Description of the task:
Go to the line containing "这话说出来，显然是已经认可了" in the records below. Repeat it and the lines after it exactly, all the way to the end.
┏━━
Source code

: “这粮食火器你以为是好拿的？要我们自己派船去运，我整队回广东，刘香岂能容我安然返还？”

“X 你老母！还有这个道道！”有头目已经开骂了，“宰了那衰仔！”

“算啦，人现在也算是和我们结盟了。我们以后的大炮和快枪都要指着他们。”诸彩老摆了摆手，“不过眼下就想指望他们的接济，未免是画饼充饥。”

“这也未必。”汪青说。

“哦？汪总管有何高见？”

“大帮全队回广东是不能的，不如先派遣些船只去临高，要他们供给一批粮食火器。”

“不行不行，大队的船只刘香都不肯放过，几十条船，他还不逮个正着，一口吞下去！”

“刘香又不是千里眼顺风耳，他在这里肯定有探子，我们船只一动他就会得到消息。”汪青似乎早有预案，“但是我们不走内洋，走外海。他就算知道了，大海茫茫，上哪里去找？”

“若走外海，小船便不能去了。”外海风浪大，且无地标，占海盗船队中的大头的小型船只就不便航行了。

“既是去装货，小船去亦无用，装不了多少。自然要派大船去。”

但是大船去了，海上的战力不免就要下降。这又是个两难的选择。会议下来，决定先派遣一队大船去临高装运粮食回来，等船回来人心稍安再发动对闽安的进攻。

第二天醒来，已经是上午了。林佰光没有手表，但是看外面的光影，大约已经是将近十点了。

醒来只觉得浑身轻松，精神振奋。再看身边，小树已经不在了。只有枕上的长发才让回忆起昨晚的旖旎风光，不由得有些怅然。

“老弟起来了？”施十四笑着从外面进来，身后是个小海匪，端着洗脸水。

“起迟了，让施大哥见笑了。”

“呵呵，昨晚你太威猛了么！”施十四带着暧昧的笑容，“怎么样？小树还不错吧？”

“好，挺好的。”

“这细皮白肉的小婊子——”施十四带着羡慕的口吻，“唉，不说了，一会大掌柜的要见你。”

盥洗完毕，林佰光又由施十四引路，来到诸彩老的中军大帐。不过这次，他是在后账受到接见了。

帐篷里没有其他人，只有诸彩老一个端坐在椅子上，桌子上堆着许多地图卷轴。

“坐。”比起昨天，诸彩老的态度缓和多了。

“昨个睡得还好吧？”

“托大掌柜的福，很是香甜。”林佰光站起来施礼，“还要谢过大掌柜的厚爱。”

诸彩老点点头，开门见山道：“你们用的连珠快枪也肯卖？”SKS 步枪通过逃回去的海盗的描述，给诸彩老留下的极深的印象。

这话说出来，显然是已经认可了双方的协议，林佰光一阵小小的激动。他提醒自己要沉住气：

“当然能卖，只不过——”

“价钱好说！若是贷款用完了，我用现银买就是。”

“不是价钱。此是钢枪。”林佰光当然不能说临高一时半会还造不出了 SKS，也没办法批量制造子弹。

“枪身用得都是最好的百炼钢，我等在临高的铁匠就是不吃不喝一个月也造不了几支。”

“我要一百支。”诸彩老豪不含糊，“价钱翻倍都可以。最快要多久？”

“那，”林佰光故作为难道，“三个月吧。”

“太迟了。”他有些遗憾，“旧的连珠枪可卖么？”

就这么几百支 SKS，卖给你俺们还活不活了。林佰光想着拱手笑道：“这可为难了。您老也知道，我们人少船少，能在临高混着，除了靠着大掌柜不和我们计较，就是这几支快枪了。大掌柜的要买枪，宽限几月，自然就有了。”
┗━━
Task result:
这话说出来，显然是已经认可了双方的协议，林佰光一阵小小的激动。他提醒自己要沉住气：

“当然能卖，只不过——”

“价钱好说！若是贷款用完了，我用现银买就是。”

“不是价钱。此是钢枪。”林佰光当然不能说临高一时半会还造不出了 SKS，也没办法批量制造子弹。

“枪身用得都是最好的百炼钢，我等在临高的铁匠就是不吃不喝一个月也造不了几支。”

“我要一百支。”诸彩老豪不含糊，“价钱翻倍都可以。最快要多久？”

“那，”林佰光故作为难道，“三个月吧。”

“太迟了。”他有些遗憾，“旧的连珠枪可卖么？”

就这么几百支 SKS，卖给你俺们还活不活了。林佰光想着拱手笑道：“这可为难了。您老也知道，我们人少船少，能在临高混着，除了靠着大掌柜不和我们计较，就是这几支快枪了。大掌柜的要买枪，宽限几月，自然就有了。”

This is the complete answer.